Martinez, who has worked in library and information services since she was a freshman, says her employment status is still up in the air. With Kenyon’s administration ultimately deciding on a system of teaching freshman and sophomores on campus and teaching juniors and seniors remotely, many in-person jobs will not be available this semester and union organizing continues to be almost entirely remote — a strategy Napsha and Geesing say may be playing in their favor especially with many students now stuck at home with limited in-person distractions.
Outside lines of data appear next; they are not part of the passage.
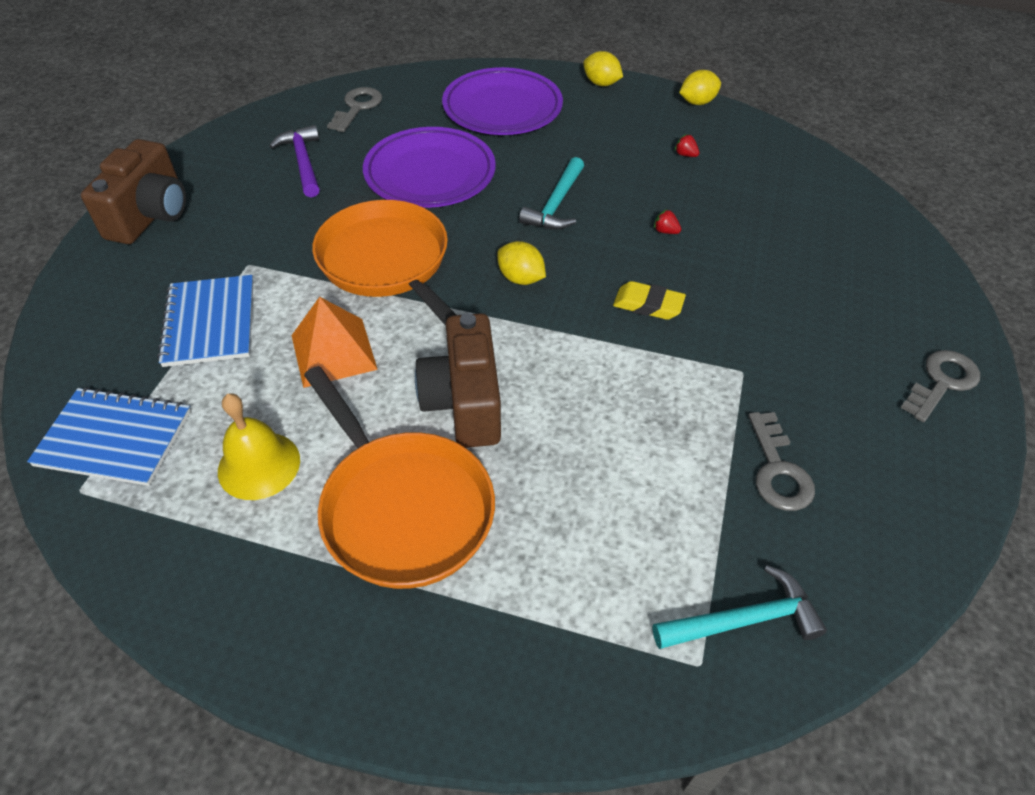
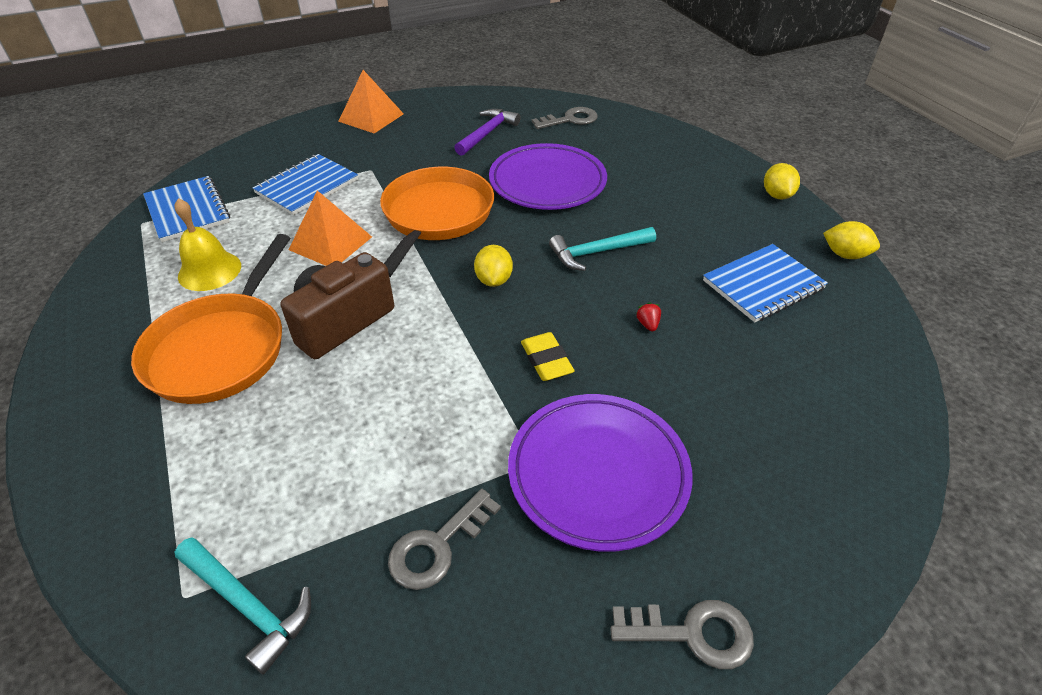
camera: 50 degrees right, 5 degrees down
(151, 215) = (371, 117): brown camera -> orange pyramid
(502, 108) = (666, 170): purple plate -> purple plate (598, 473)
(685, 155) = (763, 285): red strawberry -> blue notebook

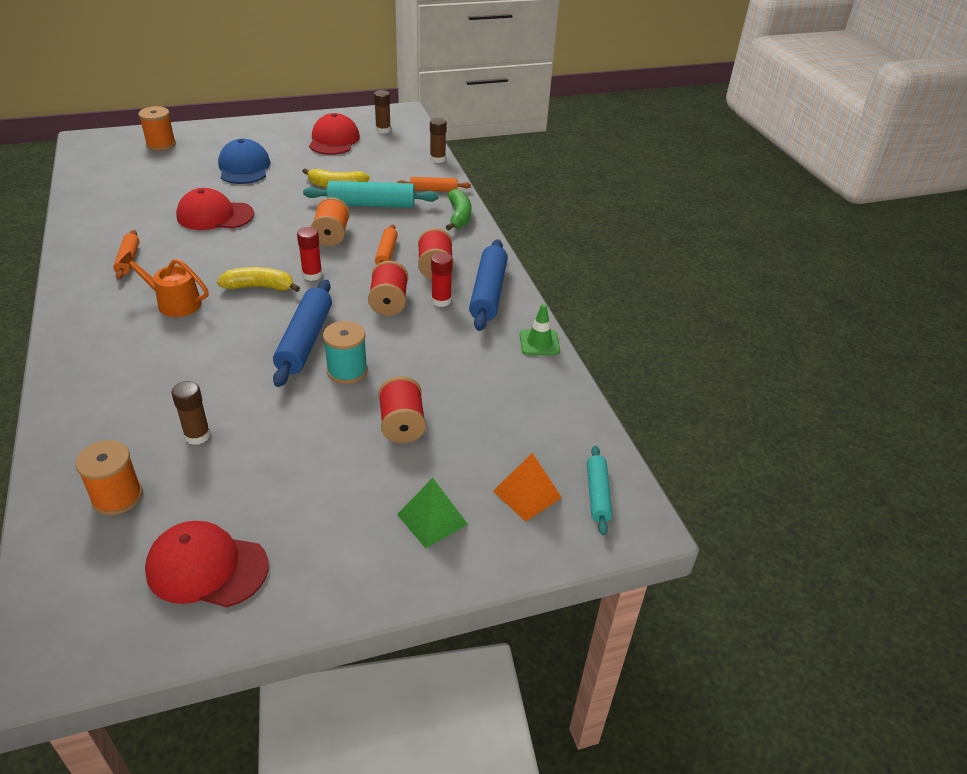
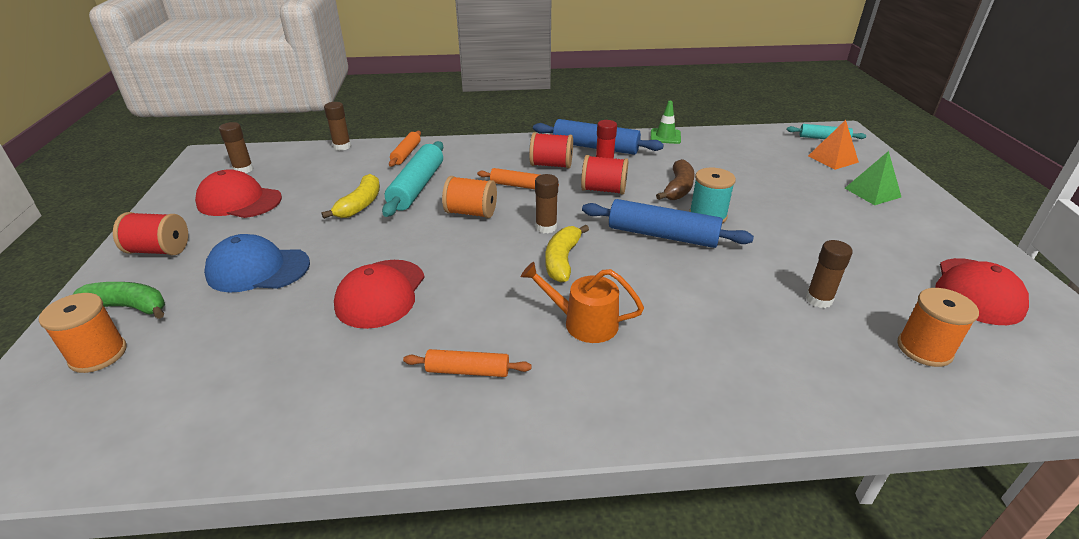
camera: 75 degrees left, 5 degrees down
(174, 303) = (584, 323): orange watering can -> orange watering can turned 75 degrees clockwise
(312, 275) = (546, 227): red glue stick -> brown glue stick
(402, 425) = (774, 196): red spool -> red spool (159, 250)
(403, 351) = (678, 188): none -> brown banana
(459, 216) = (465, 147): green banana -> green banana (129, 307)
Those students who are working remotely and are living outside of Ohio are now being paid according to the state minimum wage where students are based if it exceeds Kenyon wages. Geesing, who is living in Maryland where the minimum wage is higher, says he got an email from the career development office over the summer informing him that he’d be paid a bonus to make up the wage difference. Geesing says it “just shows you how completely arbitrary the tiered system has been and how they could have paid us more the entire time.”
Indigo Olivier is an In These Times Goodman Investigative Fellow.